**** EXCERPTED DATA

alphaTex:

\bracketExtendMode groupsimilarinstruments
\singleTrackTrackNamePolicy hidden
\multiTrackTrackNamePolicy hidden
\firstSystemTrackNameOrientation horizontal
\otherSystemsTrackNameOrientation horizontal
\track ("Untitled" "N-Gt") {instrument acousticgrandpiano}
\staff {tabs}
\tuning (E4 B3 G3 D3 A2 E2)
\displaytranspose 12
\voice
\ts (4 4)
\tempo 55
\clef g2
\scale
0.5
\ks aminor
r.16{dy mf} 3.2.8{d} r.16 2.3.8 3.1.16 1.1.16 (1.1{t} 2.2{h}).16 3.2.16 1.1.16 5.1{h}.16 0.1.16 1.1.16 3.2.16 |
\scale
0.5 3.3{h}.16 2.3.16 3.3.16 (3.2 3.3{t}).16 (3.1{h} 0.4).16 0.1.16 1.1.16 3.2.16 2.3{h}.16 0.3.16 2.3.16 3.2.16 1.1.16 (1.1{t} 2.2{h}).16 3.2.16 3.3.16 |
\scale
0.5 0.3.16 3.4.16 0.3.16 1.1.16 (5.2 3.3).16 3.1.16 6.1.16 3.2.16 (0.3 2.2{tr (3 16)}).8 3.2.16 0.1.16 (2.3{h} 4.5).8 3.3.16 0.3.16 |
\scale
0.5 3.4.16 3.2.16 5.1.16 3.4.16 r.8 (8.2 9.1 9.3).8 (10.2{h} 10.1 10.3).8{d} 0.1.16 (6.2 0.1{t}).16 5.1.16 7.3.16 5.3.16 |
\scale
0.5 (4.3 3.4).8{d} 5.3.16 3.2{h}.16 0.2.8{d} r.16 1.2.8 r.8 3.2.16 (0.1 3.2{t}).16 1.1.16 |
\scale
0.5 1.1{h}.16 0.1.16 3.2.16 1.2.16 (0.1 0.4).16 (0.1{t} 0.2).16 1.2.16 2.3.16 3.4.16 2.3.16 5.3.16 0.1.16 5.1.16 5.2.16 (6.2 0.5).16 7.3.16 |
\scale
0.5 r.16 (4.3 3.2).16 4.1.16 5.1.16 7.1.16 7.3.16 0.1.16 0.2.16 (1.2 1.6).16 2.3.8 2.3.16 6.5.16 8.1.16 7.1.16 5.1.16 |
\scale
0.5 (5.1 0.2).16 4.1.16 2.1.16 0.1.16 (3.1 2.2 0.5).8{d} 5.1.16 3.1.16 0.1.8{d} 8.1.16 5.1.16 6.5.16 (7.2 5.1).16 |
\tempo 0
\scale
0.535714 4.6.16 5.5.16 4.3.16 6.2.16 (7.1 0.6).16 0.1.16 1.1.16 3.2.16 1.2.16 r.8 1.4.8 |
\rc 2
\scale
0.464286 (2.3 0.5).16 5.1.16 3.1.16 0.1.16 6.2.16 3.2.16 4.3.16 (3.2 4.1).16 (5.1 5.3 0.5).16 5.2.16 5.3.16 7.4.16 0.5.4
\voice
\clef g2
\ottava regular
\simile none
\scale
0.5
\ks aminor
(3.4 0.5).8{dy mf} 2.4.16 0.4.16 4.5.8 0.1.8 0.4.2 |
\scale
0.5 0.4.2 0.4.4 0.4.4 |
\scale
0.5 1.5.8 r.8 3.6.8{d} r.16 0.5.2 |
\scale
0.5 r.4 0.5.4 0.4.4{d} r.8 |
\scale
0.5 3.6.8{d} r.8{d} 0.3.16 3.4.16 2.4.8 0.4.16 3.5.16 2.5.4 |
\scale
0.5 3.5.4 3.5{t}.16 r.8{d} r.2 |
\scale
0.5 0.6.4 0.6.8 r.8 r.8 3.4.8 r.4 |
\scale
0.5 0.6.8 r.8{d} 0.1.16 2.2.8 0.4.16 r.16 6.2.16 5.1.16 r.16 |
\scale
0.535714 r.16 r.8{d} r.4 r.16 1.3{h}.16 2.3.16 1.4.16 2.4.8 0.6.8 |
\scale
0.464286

********

● WHAT TO PRODUCE: List each line in the listing that contains the string "horizontal". Case must match.

● WRITTEN SOLUTION:
\firstSystemTrackNameOrientation horizontal
\otherSystemsTrackNameOrientation horizontal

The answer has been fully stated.